The Washington experience
With the help of the MIT Washington DC Summer Internship Program, and Ernest J. Moniz, former U.S. Secretary of Energy and Cecil and Ida Green Professor of Physics and Engineering Systems, Bose landed an internship at the Nuclear Threat Initiative. Plunging into research about safeguarding nuclear materials in central Asia, protecting against radiological challenges, and the potential impacts of a nuclear winter after a small-scale nuclear exchange, Bose strongly felt, “This is the kind of place where I want to be.”
The initiative’s mission also made an impact on Bose: “I thought maybe I should be exploring global nuclear safety, proliferation, and security issues, rather than energy,” she says. With this in mind, she seized an opportunity to dive even deeper into this area, applying for one of 20 U.S. spots in the Stanford-U.S. Russia Forum.
Running September 2018 through April 2019, this project brought Bose together with a small group of U.S. and Russian students to discuss the Intermediate-Range Nuclear Forces (INF) Treaty, from which the Trump administration had decided to withdraw. Meeting virtually and then in person (in both Moscow and Washington) to present policy ideas, Bose and her partners tried to offer solutions that might prove mutually, politically beneficial.
“From the policy-making side, I hadn’t understood the power of individuals to shape what gets done,” she says. “It was really interesting working with the Russians, who often spoke bluntly, and who did not routinely view the U.S. as having pure motivations.”
While laboring over the research and writing for this policy project, Bose continued to delve deeper into security studies at MIT. “I needed to gain knowledge and confidence in understanding international crises,” says Bose.
Increasingly sure that she “wanted to do something involving diplomacy and international relations,” Bose secured another internship in Washington last summer, working on nuclear energy policy at the State Department. Even though she hoped to concentrate on weapons and proliferation, Bose was eager “to learn about the processes of government and bureaucracy.”
The internship did not disappoint. Bose worked on bolstering U.S. nuclear energy business in countries around the world seeking nuclear power. “I had not internalized how the State Department on a daily basis uses nuclear energy as a policy thrust,” she says. She also helped develop U.S. nuclear cooperation accords with Argentina and Romania. “I was so excited to see something come out of my advocacy,” she says.

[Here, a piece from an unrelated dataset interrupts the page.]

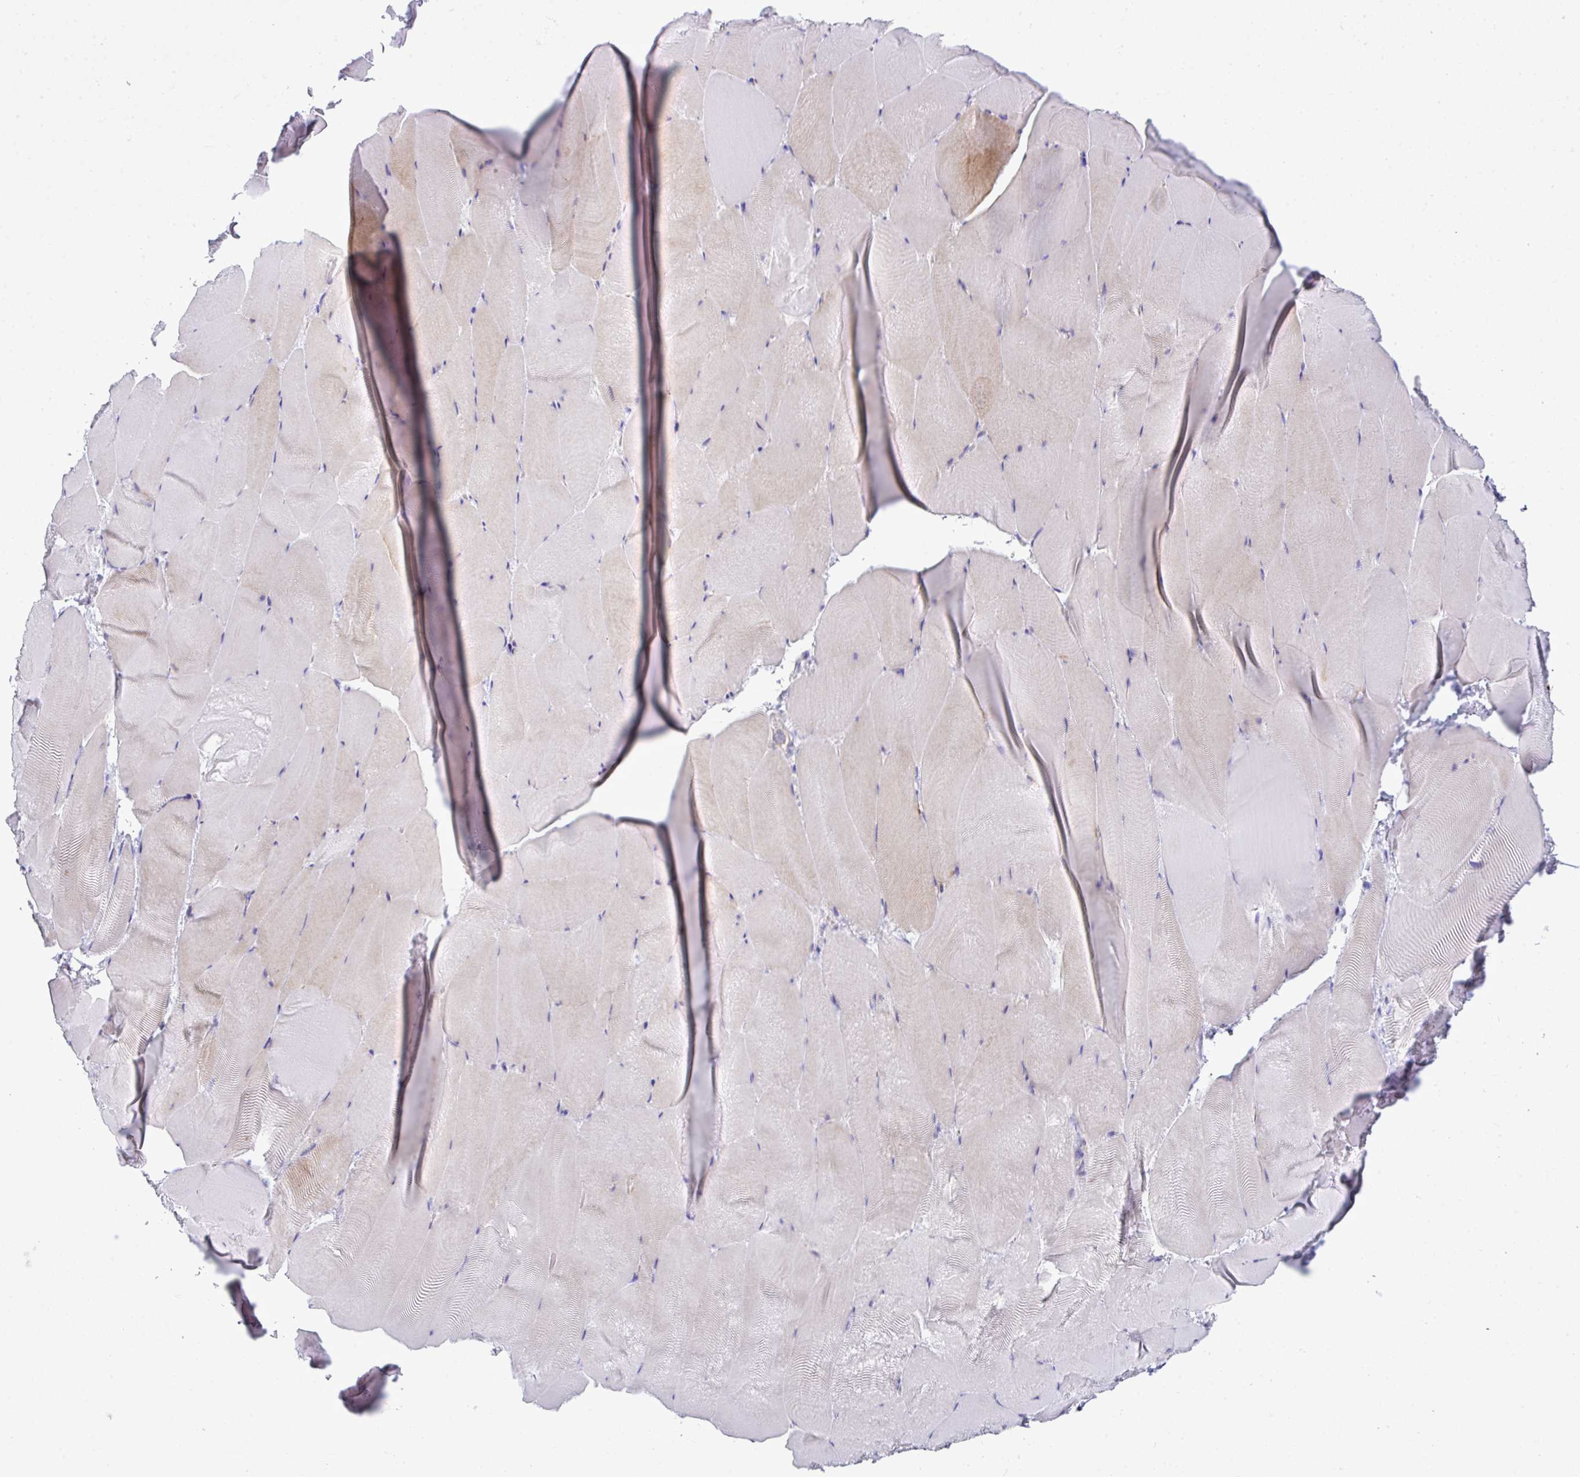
{"staining": {"intensity": "weak", "quantity": "<25%", "location": "cytoplasmic/membranous"}, "tissue": "skeletal muscle", "cell_type": "Myocytes", "image_type": "normal", "snomed": [{"axis": "morphology", "description": "Normal tissue, NOS"}, {"axis": "topography", "description": "Skeletal muscle"}], "caption": "This is an immunohistochemistry (IHC) histopathology image of benign human skeletal muscle. There is no staining in myocytes.", "gene": "ABCC5", "patient": {"sex": "female", "age": 64}}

These real-world experiences “sealed the deal” for Bose. “After last summer I knew I wanted to work in nuclear policy, focusing on security,” she says. Today, under the direction of political science Associate Professor Vipin Narang, she is delving into the issue of global noncompliance with nuclear materials — work for which she has been named a presidential fellow at the Center for the Study of the Presidency and Congress.

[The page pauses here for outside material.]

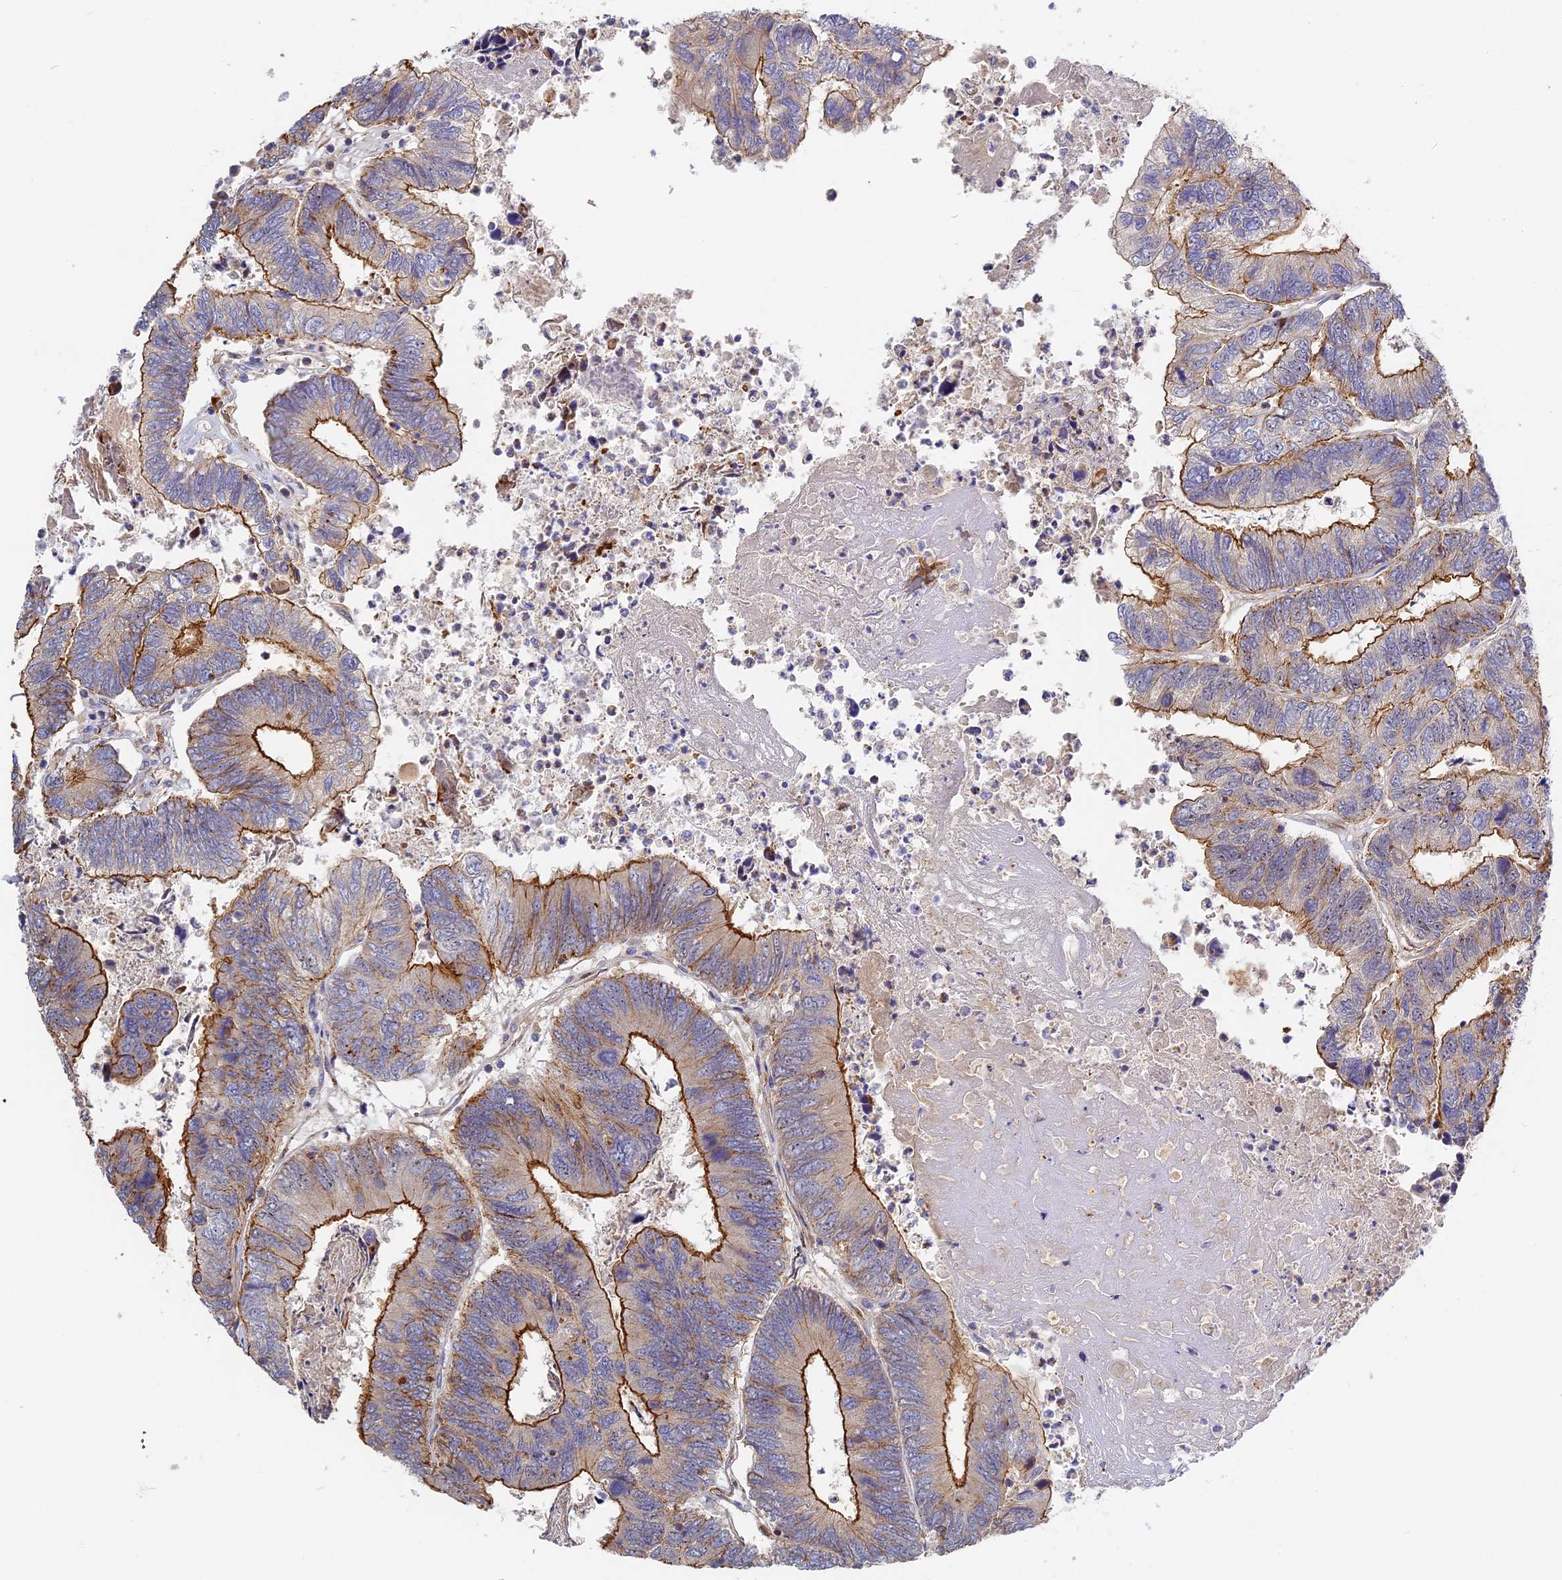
{"staining": {"intensity": "moderate", "quantity": "25%-75%", "location": "cytoplasmic/membranous"}, "tissue": "colorectal cancer", "cell_type": "Tumor cells", "image_type": "cancer", "snomed": [{"axis": "morphology", "description": "Adenocarcinoma, NOS"}, {"axis": "topography", "description": "Colon"}], "caption": "Colorectal adenocarcinoma stained with DAB immunohistochemistry (IHC) reveals medium levels of moderate cytoplasmic/membranous expression in approximately 25%-75% of tumor cells.", "gene": "MISP3", "patient": {"sex": "female", "age": 67}}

She hasn’t abandoned energy, though. She serves as president of the MIT Energy Club, devoting considerable time to hosting events as she finishes coursework for her double major. She is applying both to law school, and for a full-time job next year in Washington in policy and/or diplomacy.
In a world challenged by nationalism and conflict, Bose retains a sense of optimism and commitment to a larger goal — a safer world. “It’s simple for me to believe in the power of cooperation and trust, especially after working alongside Russian students all year,” she says. “I learned that both sides deeply value nuclear security, and neither side wants a much more dangerous world where no one wins,” she says.